Of course, experience is the real differentiator in any kind of ethics job. No one wants to hire a fresh-faced youth with a shiny new bachelor’s degree to weigh in on matters of life and death.
So expect to put in some time in social sciences, the law, or academia before getting your hands dirty as a professional AI ethicist.
AI Trainer: Teaching Machines the Right Values
You create your brain from the input you get.
~ Ray Kurzweil, futurist and inventor of the first commercial text-to-speech processing system
Machine learning implies teaching.
Just like people, machine minds are constructed from the information they are primed with. In many cases, the ML behind artificial intelligence projects uses unsupervised learning, which allows it to crank away against training data on its own. It can find patterns and infer meaning from those efforts with some astonishing results.
But it turns out that in most cases, having actual human oversight and correction in the training process produces even better results.
One of these methods, supervised learning, is a straightforward process of labeling training data and feeding it to the machine with relationships already baked in. Somewhat famously, it’s a process that anyone can do, as illustrated by the original development of ImageNet using random Mechanical Turk workers.
Other types of training, however, require experts. Methods like active learning, where algorithms actively ask questions from human users, or apprenticeship learning, where the machine observes the tasks performed by a human operator, or the popular reinforcement learning from human feedback, where a person offers corrections to algorithmic guesses, all require trainers with advanced knowledge.
While some of that knowledge is of AI systems and how the underlying algorithms are built and perform, much of it is about the domain where the training is happening.
No one is going to put a pasty, basement-dwelling machine learning engineer behind the wheel of a Formula 1 car to teach an AI how to drive.

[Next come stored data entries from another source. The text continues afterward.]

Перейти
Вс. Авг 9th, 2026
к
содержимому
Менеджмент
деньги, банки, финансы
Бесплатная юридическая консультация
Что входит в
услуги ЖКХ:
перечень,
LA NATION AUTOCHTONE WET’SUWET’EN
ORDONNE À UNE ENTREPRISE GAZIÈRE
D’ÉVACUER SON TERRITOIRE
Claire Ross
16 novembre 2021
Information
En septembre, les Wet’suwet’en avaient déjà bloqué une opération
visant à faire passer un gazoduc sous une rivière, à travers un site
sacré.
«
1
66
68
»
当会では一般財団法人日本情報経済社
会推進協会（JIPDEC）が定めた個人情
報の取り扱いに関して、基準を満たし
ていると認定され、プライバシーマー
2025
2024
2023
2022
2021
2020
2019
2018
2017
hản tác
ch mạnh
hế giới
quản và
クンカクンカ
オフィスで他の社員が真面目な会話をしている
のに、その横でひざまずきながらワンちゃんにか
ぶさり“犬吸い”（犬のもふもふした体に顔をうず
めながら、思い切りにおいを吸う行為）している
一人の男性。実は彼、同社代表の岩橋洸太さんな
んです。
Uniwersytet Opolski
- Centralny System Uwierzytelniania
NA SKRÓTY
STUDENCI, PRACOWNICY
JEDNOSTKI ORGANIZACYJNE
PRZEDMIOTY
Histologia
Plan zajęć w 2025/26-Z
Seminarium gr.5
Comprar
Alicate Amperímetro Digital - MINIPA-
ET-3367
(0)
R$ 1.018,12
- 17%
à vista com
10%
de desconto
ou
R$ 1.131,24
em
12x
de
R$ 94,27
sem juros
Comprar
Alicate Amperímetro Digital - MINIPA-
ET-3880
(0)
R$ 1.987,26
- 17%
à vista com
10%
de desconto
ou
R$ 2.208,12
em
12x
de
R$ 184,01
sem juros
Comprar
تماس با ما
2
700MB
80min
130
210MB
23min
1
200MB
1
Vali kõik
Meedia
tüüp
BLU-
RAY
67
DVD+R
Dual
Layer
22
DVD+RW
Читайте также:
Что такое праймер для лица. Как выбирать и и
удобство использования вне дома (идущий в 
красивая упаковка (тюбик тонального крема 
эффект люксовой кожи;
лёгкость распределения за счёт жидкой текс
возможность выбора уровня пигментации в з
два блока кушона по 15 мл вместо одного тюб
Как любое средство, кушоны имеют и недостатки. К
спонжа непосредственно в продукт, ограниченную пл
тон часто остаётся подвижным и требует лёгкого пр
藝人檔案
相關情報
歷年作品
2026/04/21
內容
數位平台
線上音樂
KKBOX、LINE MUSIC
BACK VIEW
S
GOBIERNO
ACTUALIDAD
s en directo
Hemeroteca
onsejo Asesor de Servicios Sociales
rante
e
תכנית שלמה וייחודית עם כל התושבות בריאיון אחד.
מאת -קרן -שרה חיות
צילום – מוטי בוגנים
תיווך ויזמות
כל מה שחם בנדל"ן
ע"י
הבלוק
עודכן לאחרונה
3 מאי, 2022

So paths into this area of the AI industry will typically involve people coming from outside that industry. They’ll need special domain knowledge as well as insight into AI systems.
How to Start on the Path to AI Training Jobs
Many AI trainers are getting their extra expertise in machine learning systems on the job. For example, companies working on AI systems in legal services need fully trained and experienced lawyers and paralegals to evaluate and guide algorithms.
It’s far easier for a lawyer to go back to earn a certificate in artificial intelligence to pick up some rudimentary exposure to math, statistics, and coding than it is for a programmer to go withstand the pressure cooker of law school. In fact, with the right generative front-end on AI systems, much of the work of training can happen in plain English.
Unlike some of the other new jobs in AI, working in AI training will still require a highly specialized education and a tough path to a professional position. But it will be an unconventional path from the AI engineering perspective.
Of course, conventional or unconventional, what matters most is that you find a stable position in a field that you love. AI may or may not be your one true love, but as the clear technology focus of the future, it’s going to be one of the most stable industries to join.